Here’s Why MLB Ruled Albert Pujols’ Bat Illegal In Hands Of Astros Catcher

Here’s Why MLB Ruled Albert Pujols’ Bat Illegal In Hands Of Astros Catcher

A baseball bat that is perfectly fine for future Hall of Famer Albert Pujols to use is illegal in the hands of a Houston Astros catcher Martin Maldonado.

Pujols gave a batch of his custom-made AP-5 bats to Maldonado when they were teammates with the Los Angeles Angels back in 2017. Maldonado had been using them on and off ever since, though not with the prodigious success enjoyed by Pujols, who during his final season last summer became just the fourth player to top 700 career home runs. But after Game 1 of the World Series, Maldonado learned he had to choose another piece of lumber.

“A rule is a rule, and I have to follow the rule,” Maldonado said after going 0-3 in Game 2. “That’s why I didn’t use it today.”

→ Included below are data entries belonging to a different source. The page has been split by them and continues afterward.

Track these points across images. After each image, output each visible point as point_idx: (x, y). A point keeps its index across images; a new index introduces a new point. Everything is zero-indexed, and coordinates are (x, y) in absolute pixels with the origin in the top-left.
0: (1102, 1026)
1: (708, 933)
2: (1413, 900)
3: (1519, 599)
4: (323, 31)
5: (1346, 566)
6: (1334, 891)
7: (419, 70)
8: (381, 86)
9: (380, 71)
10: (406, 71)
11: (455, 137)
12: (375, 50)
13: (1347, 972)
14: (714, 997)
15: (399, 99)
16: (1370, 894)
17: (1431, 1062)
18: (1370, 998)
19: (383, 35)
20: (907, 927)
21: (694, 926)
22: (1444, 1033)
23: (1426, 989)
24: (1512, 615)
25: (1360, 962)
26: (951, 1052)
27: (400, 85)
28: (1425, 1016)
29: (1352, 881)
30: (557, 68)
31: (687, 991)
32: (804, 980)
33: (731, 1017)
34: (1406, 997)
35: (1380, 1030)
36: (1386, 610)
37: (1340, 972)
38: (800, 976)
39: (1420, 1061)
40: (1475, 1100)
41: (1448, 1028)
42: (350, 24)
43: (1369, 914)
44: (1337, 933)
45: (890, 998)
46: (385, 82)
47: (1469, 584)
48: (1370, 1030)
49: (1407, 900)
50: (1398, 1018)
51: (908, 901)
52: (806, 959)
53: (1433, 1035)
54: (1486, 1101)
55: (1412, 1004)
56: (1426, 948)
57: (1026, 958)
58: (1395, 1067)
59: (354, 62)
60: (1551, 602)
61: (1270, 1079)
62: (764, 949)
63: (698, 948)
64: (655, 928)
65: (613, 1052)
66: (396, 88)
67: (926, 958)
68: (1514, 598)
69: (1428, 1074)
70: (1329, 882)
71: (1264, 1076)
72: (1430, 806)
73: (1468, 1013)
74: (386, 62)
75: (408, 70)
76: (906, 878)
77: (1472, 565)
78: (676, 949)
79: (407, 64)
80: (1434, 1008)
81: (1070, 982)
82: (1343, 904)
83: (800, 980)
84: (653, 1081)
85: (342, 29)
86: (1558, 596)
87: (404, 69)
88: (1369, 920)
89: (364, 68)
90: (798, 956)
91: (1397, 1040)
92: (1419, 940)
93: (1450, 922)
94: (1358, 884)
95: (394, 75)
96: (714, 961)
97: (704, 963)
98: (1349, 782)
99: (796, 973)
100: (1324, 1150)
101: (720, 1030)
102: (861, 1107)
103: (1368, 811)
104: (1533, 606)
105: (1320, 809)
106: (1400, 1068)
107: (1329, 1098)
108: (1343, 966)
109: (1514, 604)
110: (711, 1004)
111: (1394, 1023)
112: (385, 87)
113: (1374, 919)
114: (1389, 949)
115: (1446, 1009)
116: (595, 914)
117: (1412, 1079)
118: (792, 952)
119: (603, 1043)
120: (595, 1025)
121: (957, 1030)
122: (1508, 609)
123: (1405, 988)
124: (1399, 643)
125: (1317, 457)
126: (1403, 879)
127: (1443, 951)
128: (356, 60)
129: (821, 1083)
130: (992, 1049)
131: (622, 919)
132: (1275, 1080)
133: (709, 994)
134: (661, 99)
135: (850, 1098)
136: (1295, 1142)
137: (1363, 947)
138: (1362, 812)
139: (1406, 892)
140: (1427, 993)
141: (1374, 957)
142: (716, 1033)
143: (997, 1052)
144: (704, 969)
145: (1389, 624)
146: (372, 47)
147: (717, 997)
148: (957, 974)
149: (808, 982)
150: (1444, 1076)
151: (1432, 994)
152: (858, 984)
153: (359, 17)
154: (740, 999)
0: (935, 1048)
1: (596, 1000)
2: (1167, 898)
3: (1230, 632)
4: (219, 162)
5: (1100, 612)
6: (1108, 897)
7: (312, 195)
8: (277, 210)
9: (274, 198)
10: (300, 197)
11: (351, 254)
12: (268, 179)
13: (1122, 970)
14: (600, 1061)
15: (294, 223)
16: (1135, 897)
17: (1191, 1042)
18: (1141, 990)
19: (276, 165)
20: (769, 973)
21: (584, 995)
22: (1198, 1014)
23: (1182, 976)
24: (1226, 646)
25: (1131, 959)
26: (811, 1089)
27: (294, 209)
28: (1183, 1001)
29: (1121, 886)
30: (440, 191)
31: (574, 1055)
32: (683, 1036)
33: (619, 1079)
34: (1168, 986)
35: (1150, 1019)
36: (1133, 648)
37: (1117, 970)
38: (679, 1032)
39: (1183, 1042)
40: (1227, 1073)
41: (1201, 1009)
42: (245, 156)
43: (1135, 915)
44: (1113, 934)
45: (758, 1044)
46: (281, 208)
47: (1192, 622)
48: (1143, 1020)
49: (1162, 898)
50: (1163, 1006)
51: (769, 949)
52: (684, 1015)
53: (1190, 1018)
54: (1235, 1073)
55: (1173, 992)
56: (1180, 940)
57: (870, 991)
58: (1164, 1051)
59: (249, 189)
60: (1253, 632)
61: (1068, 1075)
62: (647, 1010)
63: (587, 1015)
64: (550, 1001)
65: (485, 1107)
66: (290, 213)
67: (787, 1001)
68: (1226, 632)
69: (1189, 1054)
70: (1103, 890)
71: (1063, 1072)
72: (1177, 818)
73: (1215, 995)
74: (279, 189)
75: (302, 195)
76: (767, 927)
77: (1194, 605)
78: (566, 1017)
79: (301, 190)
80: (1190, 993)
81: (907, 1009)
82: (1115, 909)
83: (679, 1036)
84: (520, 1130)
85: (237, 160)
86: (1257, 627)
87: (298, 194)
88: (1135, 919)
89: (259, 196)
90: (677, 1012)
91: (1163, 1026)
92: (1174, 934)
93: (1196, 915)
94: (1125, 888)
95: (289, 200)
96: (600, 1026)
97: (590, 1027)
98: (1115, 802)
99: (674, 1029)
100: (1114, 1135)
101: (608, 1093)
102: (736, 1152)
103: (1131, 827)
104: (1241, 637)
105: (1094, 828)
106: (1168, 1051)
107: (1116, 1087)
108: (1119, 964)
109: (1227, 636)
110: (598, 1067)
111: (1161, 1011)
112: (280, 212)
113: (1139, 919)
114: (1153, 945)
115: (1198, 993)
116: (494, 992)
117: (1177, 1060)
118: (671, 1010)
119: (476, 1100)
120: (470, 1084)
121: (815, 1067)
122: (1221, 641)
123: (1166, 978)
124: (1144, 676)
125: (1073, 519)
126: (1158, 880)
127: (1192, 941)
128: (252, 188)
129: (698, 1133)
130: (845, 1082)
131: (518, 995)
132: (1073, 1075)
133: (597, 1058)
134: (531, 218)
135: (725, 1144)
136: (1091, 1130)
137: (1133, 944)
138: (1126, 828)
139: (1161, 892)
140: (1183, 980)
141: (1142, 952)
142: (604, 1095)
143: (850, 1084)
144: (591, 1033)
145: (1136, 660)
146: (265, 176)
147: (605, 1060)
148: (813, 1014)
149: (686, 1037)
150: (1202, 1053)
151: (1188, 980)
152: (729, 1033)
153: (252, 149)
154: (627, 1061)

Tom Verducci just casually told everyone that Maldonado used an illegal bat last night AND that Albert Pujols has been using that model for 12 years because it was “grandfathered” in

Ok then

— Starting 9 (@Starting9) October 30, 2022

So why was the bat legal in the hands of Pujols and illegal when wielded by the light-hitting Maldonado? It is made of maple, and deemed more likely to splinter into multiple pieces, posing a risk to batter, catcher, and umpire. Pujols’ use of the bat model was grandfathered in because his career began before the 2011 rule change. Maldonado made his debut in 2011.

Albert Pujols used the now-illegal bats to compile a stat sheet that will land him in the Hall of Fame. (Photo by Stacy Revere/Getty Images)

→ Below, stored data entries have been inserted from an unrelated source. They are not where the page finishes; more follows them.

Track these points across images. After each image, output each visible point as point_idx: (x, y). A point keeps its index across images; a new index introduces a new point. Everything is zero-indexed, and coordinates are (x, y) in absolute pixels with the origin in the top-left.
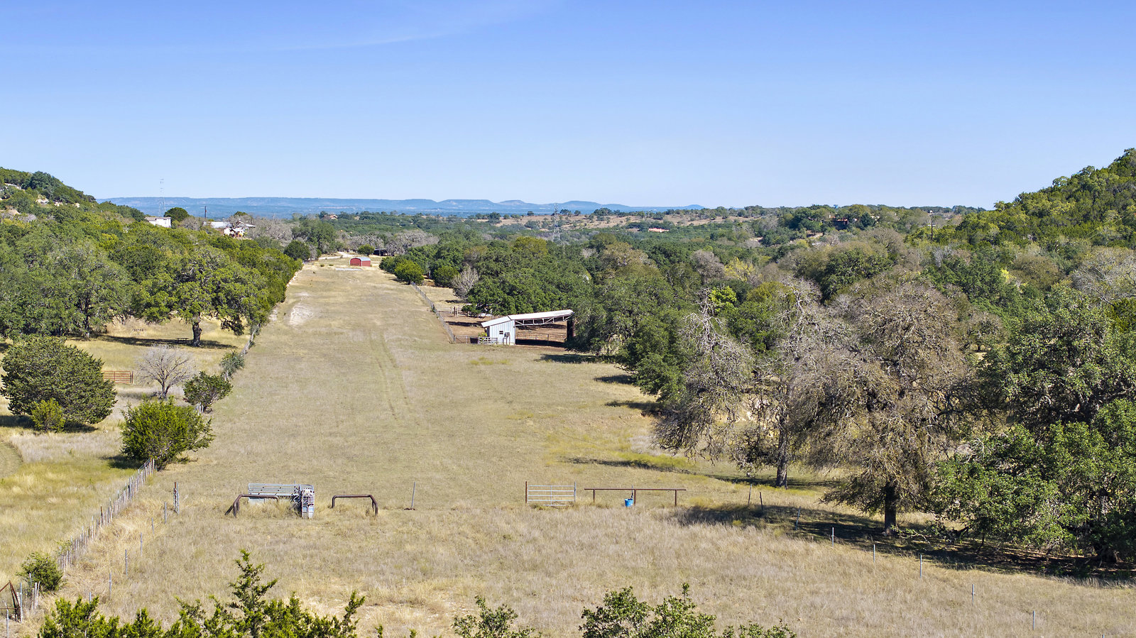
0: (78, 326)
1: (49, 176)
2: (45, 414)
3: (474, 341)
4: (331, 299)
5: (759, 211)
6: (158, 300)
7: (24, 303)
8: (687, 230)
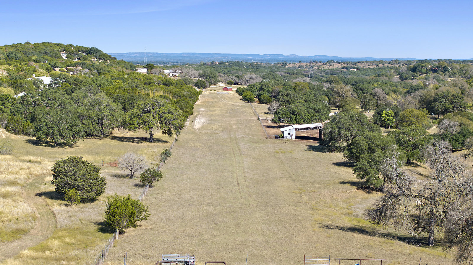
0: (98, 133)
1: (97, 49)
2: (71, 196)
3: (277, 137)
4: (214, 112)
5: (397, 62)
6: (134, 122)
7: (72, 125)
8: (367, 70)
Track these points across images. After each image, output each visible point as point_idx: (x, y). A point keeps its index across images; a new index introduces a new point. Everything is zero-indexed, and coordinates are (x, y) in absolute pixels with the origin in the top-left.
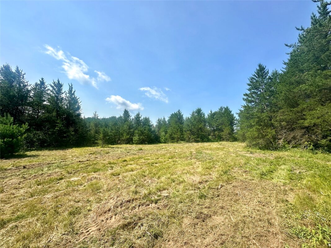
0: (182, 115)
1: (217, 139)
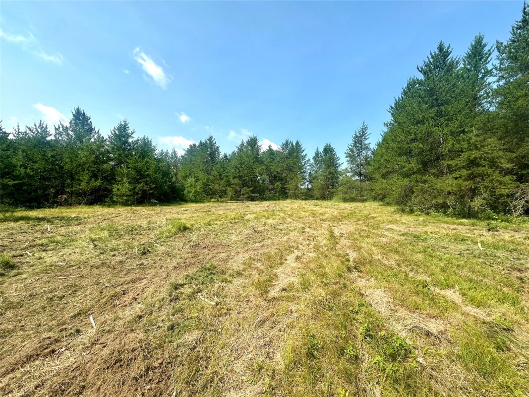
0: (218, 147)
1: (277, 195)
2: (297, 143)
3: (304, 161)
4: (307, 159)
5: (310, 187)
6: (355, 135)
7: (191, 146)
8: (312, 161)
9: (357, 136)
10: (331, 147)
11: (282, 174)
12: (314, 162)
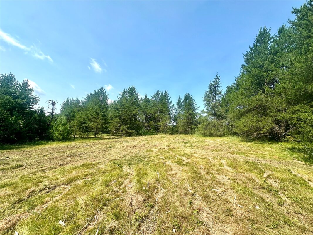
0: (107, 95)
1: (151, 130)
2: (166, 93)
3: (170, 106)
4: (172, 105)
5: (175, 124)
6: (211, 83)
7: (88, 95)
8: (176, 106)
9: (212, 85)
10: (190, 95)
11: (155, 115)
12: (177, 107)
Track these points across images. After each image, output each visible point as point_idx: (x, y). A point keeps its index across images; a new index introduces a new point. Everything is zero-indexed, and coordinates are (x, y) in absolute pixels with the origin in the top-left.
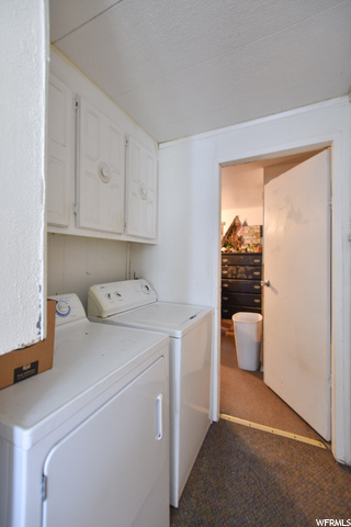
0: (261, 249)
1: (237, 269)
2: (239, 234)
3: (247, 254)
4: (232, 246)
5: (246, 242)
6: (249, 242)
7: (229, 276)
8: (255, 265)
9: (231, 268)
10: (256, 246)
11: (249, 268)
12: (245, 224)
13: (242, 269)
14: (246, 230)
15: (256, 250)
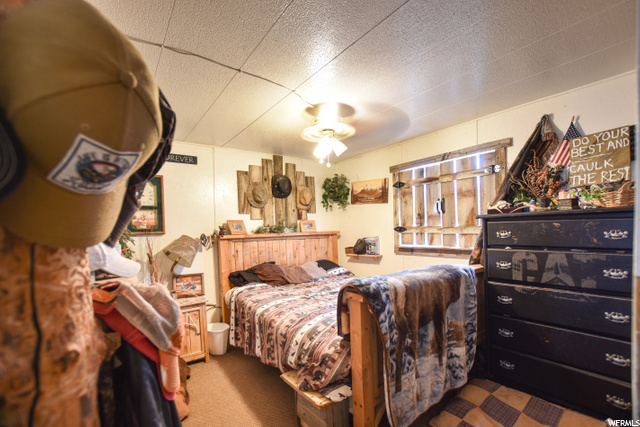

Maple bats are still legal, but not when designed to the specifications Pujols demanded.

It was unclear how often Maldonado used the Pujols bats in recent years. Over the 2022 regular season, he hit 15 home runs – a decent total for a catcher, but sported an anemic .186 batting average. Maldonado, who is considered one of the Major League’s top defensive catchers, went 1 for 3 in the Astros’ Game 1 loss to the Philadelphia Phillies.

Major League Baseball stated that Maldonado gained no competitive advantage by using the Pujols bat, and it appeared the mix-up was an honest mistake.

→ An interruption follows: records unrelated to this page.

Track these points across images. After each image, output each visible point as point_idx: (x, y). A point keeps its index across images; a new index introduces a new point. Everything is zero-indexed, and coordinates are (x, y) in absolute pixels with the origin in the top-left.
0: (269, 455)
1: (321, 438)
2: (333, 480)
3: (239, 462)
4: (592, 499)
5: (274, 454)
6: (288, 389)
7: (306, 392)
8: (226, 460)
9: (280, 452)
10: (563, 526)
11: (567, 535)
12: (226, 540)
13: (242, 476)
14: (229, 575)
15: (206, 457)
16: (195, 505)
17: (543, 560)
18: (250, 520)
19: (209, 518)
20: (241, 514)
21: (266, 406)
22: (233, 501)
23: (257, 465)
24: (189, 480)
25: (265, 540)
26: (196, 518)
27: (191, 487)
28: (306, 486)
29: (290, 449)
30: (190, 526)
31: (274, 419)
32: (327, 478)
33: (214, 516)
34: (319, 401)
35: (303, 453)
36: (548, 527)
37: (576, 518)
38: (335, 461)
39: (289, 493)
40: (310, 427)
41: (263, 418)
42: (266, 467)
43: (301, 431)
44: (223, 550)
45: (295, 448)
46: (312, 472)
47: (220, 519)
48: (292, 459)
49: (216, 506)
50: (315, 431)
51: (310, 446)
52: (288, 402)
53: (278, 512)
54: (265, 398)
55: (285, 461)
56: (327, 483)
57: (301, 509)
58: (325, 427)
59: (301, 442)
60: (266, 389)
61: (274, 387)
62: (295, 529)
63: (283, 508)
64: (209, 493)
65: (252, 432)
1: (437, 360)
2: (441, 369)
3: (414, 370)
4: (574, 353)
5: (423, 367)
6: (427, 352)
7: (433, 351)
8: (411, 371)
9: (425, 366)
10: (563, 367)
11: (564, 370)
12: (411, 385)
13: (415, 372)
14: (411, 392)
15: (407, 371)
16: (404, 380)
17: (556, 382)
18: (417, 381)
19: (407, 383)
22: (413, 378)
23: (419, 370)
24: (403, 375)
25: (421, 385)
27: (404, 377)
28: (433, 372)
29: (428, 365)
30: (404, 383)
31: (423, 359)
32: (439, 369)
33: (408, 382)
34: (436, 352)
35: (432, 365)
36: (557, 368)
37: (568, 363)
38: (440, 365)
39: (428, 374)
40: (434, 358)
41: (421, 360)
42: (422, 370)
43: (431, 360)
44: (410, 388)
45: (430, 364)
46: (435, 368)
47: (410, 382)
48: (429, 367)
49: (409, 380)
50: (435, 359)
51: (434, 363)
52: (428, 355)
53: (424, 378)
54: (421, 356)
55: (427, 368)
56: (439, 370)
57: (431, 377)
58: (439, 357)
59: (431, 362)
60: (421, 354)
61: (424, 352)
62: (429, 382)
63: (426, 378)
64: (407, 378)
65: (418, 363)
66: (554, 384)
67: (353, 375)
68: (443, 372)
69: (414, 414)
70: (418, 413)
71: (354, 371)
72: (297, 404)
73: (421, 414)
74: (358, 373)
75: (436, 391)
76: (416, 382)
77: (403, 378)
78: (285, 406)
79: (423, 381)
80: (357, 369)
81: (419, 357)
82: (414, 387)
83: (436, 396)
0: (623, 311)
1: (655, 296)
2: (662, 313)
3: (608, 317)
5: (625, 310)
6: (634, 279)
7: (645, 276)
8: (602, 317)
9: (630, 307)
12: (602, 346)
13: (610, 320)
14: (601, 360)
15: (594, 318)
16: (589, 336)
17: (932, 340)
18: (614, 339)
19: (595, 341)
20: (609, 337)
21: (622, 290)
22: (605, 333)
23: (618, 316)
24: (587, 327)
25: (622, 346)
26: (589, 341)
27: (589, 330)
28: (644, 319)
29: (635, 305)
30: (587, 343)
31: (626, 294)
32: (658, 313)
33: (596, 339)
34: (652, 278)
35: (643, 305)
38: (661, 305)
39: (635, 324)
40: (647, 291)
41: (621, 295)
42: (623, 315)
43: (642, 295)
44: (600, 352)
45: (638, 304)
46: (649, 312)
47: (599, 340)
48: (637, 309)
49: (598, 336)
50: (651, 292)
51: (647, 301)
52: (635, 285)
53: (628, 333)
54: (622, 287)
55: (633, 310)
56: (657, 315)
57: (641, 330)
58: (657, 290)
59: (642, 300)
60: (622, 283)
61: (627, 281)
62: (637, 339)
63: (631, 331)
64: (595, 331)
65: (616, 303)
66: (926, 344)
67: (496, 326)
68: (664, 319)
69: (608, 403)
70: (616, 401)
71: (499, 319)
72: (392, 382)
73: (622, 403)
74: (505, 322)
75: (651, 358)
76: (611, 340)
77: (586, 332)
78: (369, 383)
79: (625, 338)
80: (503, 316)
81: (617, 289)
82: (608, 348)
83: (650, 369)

Bat maker Jack Marucci told The Associated Press the AP5 was “one of the original models I worked with Albert to design.”

“He was the first player to give me a bat to replicate,” Marucci said.

Any bats remaining in Pujols collection should be delivered to Cooperstown, N.Y., the home of baseball’s Hall of Fame. The slugging first baseman just wrapped up one of the greatest careers in baseball history, finishing with 703 home runs to trail only Hank Aaron, Babe Ruth, and the tainted total of suspected steroid cheat Barry Bonds.